Sadly, viewing the film provided the final irony of the so-called silver lining to my completionism: I may have been spared from features that were probably barely above anonymous product, but based on this film his shorts were no better. In fact, By Indian Post is unrecognizable as Fordian not only when held up to Straight Shooting, but even next to the comparatively tossed-off Bucking Broadway. Only two shots even register as interesting: a savage closeup of the hero (Pete Morrison) being throttled...



...and a wide of cowboys in the foreground and background riding towards each other, whose fascination with horse rumps and horizon lines screams “John Ford!” louder than anything else in his work up to this point.

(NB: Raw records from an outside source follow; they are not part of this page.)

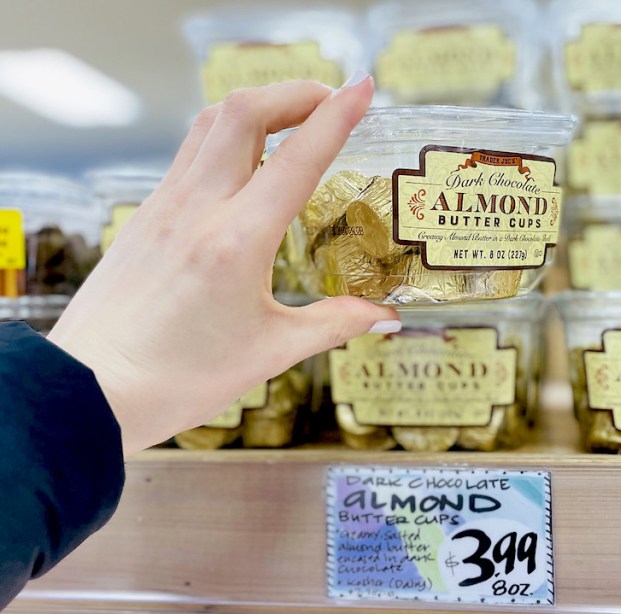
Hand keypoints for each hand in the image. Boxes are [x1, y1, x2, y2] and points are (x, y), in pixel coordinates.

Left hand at [48, 75, 399, 453]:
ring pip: (210, 124)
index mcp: (237, 241)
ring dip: (256, 107)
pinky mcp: (145, 215)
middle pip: (244, 113)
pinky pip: (188, 154)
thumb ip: (333, 324)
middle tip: (330, 100)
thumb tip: (381, 316)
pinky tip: (244, 164)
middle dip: (293, 93)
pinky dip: (225, 138)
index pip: (297, 158)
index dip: (337, 116)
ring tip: (291, 118)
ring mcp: (164, 206)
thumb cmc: (177, 377)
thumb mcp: (269, 352)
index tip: (364, 88)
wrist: (90, 390)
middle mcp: (197, 209)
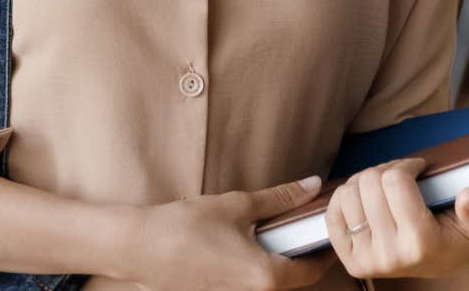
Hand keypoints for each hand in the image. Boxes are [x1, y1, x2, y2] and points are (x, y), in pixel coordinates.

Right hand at [125, 177, 332, 290]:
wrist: (138, 248)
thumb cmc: (185, 227)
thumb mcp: (237, 205)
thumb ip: (280, 198)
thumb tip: (312, 186)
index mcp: (265, 275)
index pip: (312, 271)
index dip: (326, 252)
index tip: (330, 233)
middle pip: (294, 280)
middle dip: (304, 257)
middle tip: (307, 230)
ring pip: (271, 283)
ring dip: (281, 263)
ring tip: (279, 234)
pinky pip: (249, 285)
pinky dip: (258, 267)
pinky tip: (249, 245)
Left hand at [322, 159, 468, 280]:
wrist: (433, 268)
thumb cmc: (452, 241)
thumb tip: (468, 194)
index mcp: (420, 243)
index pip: (395, 180)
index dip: (406, 164)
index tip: (416, 168)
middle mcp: (390, 254)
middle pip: (369, 182)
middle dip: (385, 170)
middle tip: (399, 175)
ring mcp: (366, 259)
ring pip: (347, 193)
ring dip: (363, 181)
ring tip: (381, 186)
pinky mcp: (349, 259)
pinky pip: (332, 212)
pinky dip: (344, 197)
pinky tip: (363, 198)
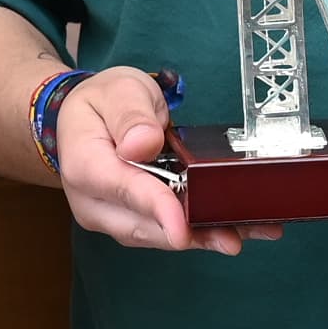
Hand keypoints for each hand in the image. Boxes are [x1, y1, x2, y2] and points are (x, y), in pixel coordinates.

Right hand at [53, 67, 278, 255]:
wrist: (86, 118)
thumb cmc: (103, 102)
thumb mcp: (119, 90)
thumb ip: (131, 114)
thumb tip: (143, 144)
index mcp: (85, 164)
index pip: (123, 189)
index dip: (156, 209)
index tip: (182, 228)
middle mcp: (93, 201)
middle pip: (143, 225)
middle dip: (190, 233)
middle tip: (232, 238)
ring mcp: (112, 217)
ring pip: (158, 234)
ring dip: (201, 238)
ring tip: (242, 236)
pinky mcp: (132, 221)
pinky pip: (166, 230)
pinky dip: (200, 233)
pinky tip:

The story’s thinness is, thankfully, well-suited to a two-reeler: cowboy Jode McWilliams writes a love letter for a girl named Peg Owens. A passing native named Two Horns finds the letter, admires its “paper talk” and resolves to take it to a “white girl”
(the second cringeworthy instance of racist comedy in the Ford canon) — obviously Peg. Jode sets out with a gaggle of cowboys to find Two Horns, who delivers the letter to Peg’s great delight.

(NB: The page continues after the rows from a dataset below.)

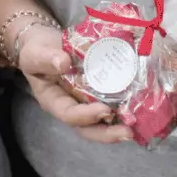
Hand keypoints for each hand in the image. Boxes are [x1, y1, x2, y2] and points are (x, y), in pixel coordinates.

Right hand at [19, 27, 131, 143]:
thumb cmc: (36, 50)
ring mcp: (85, 101)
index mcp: (53, 101)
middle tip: (128, 132)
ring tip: (138, 125)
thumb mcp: (35, 53)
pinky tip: (141, 106)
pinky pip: (111, 103)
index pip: (68, 114)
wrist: (44, 43)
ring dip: (119, 125)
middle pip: (88, 128)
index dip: (86, 116)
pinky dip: (125, 107)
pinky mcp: (98, 92)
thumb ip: (46, 58)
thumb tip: (64, 63)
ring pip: (102, 121)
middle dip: (108, 133)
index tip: (104, 110)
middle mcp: (71, 106)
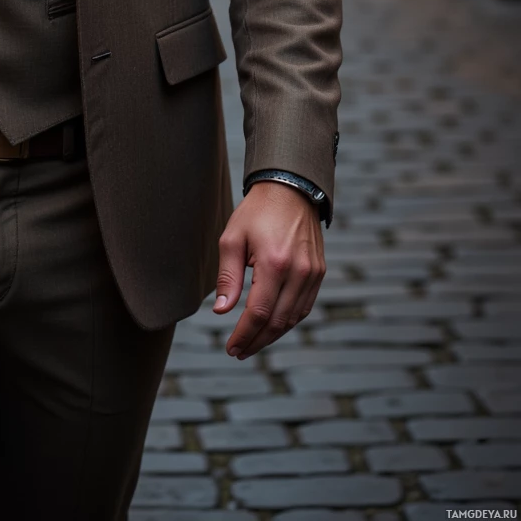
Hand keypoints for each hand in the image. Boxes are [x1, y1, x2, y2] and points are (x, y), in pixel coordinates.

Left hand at [213, 181, 324, 358]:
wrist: (290, 189)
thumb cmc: (256, 212)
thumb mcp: (232, 238)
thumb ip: (228, 276)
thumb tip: (222, 311)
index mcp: (274, 262)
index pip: (258, 313)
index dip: (244, 335)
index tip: (231, 348)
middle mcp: (299, 271)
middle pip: (278, 322)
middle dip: (257, 341)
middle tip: (239, 352)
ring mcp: (313, 273)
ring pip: (293, 318)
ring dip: (273, 335)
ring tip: (252, 342)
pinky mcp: (320, 272)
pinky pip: (304, 307)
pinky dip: (288, 321)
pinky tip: (272, 325)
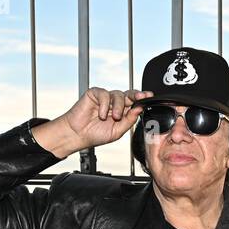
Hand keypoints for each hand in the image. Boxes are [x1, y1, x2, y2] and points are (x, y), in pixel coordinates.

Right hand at [31, 88, 151, 157]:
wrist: (78, 135)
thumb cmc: (95, 134)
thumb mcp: (117, 131)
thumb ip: (129, 120)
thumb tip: (140, 109)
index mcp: (122, 111)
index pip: (134, 102)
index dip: (142, 99)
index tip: (150, 97)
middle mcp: (114, 102)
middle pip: (129, 94)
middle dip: (136, 95)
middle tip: (140, 97)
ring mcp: (105, 97)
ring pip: (118, 94)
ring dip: (118, 106)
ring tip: (113, 117)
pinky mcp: (94, 94)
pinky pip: (104, 94)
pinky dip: (105, 105)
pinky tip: (101, 114)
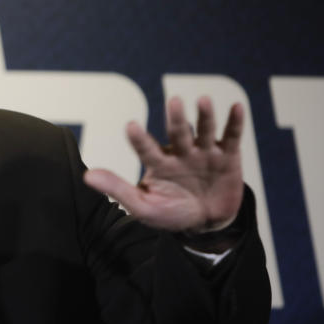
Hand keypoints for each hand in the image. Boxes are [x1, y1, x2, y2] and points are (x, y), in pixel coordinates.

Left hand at [83, 96, 243, 232]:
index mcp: (159, 163)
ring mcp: (204, 152)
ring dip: (204, 116)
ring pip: (204, 130)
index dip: (139, 139)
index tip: (131, 126)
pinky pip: (232, 136)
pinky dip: (234, 122)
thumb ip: (118, 189)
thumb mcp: (143, 207)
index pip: (147, 148)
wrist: (207, 224)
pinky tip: (237, 106)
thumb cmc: (171, 213)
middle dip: (176, 119)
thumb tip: (87, 175)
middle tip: (174, 102)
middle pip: (177, 133)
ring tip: (203, 100)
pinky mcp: (228, 156)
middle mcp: (180, 152)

A man who is apparently a rival for Peg’s love (the details of this are presumably lost with the still-missing 10 minutes) fights with Jode and ties him up in a hotel room, where he is rescued by a friend, grabs a parson in a neighbouring room, and is married to Peg as his rival tries to break down the locked door. The two are pronounced and ride away.

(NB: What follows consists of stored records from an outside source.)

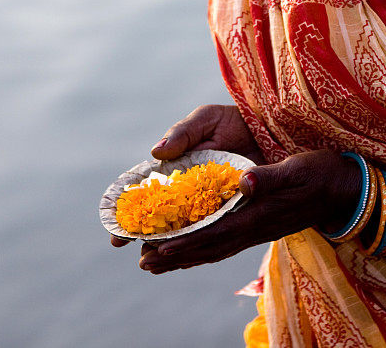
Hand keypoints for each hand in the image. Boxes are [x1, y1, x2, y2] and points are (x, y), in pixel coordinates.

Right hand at [110, 104, 263, 247]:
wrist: (268, 128)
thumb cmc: (230, 121)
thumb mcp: (205, 120)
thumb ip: (182, 134)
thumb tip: (156, 152)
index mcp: (174, 170)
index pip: (146, 195)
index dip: (128, 215)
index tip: (117, 234)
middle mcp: (187, 191)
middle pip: (161, 219)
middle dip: (145, 239)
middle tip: (138, 256)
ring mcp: (208, 203)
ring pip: (184, 230)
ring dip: (169, 248)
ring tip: (153, 265)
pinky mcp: (231, 210)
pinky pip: (214, 230)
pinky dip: (201, 243)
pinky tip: (186, 259)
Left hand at [136, 149, 361, 273]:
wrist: (344, 190)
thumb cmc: (321, 174)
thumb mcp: (297, 169)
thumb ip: (269, 177)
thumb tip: (243, 181)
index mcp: (260, 215)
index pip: (216, 233)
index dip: (187, 242)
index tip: (158, 247)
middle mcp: (256, 229)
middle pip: (210, 248)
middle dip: (177, 256)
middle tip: (144, 262)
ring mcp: (259, 231)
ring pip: (216, 250)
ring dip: (186, 258)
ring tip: (157, 263)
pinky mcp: (261, 227)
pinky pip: (226, 245)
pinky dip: (204, 251)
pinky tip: (193, 251)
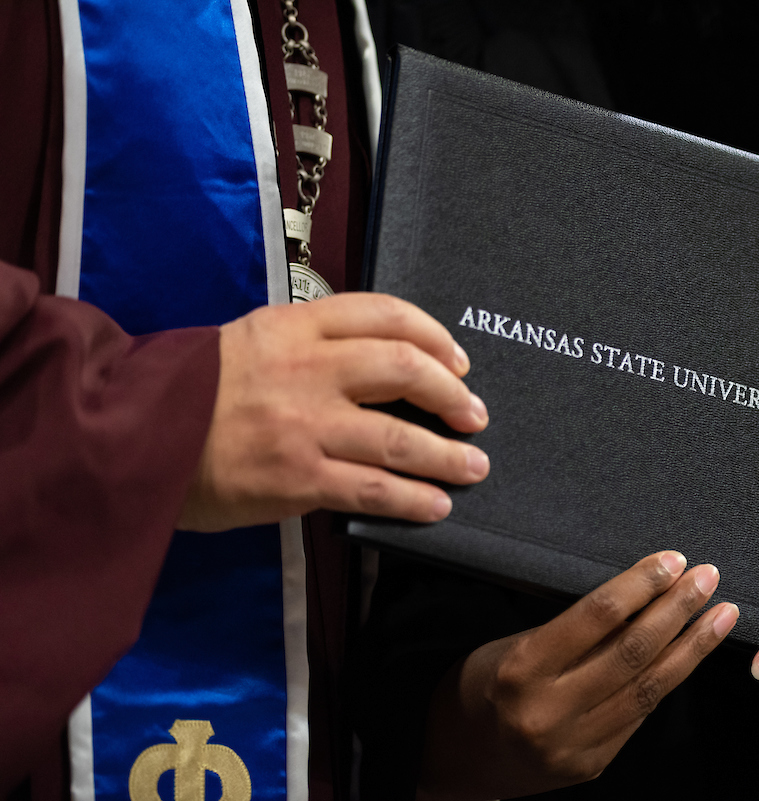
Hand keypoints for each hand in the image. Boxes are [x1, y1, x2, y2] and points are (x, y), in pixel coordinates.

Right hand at [177, 293, 489, 530]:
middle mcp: (306, 368)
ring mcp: (304, 425)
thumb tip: (382, 366)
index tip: (457, 360)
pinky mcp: (296, 478)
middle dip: (451, 394)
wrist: (129, 436)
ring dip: (447, 455)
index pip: (384, 314)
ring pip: (399, 437)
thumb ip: (312, 344)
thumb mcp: (252, 342)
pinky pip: (373, 489)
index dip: (433, 336)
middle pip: (404, 369)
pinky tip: (436, 505)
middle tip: (474, 414)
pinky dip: (414, 499)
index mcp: (295, 326)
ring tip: (473, 466)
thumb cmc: (192, 391)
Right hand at [418, 552, 739, 800]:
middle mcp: (549, 712)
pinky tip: (690, 654)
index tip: (672, 560)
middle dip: (678, 610)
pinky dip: (668, 681)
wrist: (454, 757)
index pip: (596, 616)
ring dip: (692, 648)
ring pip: (649, 689)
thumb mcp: (511, 644)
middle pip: (632, 652)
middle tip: (707, 577)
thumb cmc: (481, 686)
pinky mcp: (592, 766)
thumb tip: (640, 594)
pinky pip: (640, 716)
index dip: (640, 584)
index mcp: (522, 669)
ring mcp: (574, 746)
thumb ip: (572, 629)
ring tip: (721, 615)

A little spotty in clarity, sure (there’s obviously a lot missing between those two paragraphs), but there’s a clear narrative there, marking a fine restoration job by Lobster Films. And though the thrill of watching a developing stylist doesn’t register much, it does at least show Ford achieving a more successful comic touch than Bucking Broadway, whose gags did not mesh much into the story as a whole. By Indian Post’s farce is fluid and pokes fun at its characters, and so it is, by and large, actually amusing.

But anonymous it remains, and I’ll take ambition over uninspired competence any day. It is valuable inasmuch as it bears the fingerprints of one of cinema’s supreme artists, but I can’t help but wish we could beseech the gods of film preservation to trade it for 4 Devils — or at least The Craving.



The restored By Indian Post can be found on the UK DVD Retour de Flamme Vol 5 - The Fabulous Days of the Early Cinema.